▶ [Action item] Please copy out each line of the listing that contains the word "lago".

▶ [Records supplied]

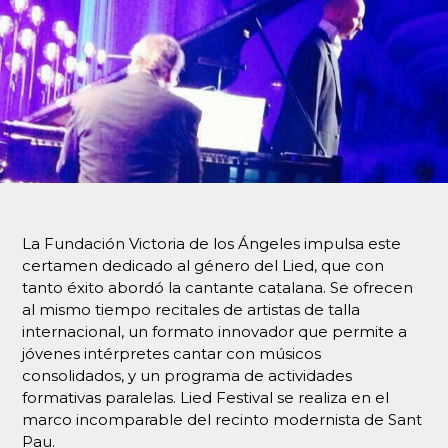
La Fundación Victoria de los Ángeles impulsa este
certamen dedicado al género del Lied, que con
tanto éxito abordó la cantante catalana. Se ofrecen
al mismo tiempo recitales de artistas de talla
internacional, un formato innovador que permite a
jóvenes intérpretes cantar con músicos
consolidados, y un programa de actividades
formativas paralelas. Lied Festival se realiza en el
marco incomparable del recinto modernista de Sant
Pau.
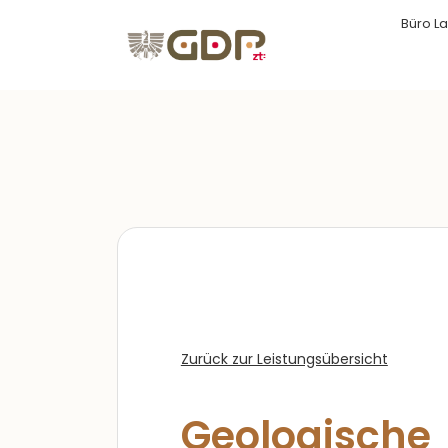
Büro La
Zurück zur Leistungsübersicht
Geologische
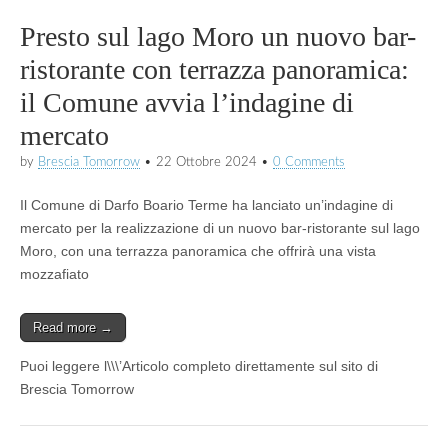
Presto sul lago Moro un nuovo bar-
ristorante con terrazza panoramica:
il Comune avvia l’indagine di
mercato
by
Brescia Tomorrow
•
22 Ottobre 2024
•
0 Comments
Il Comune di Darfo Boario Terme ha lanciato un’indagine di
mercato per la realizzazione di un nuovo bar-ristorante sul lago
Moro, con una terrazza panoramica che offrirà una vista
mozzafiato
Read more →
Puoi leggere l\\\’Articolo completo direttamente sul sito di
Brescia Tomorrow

▶ [Exercise response]
Presto sul lago Moro un nuovo bar-
mercato per la realizzazione di un nuovo bar-ristorante sul lago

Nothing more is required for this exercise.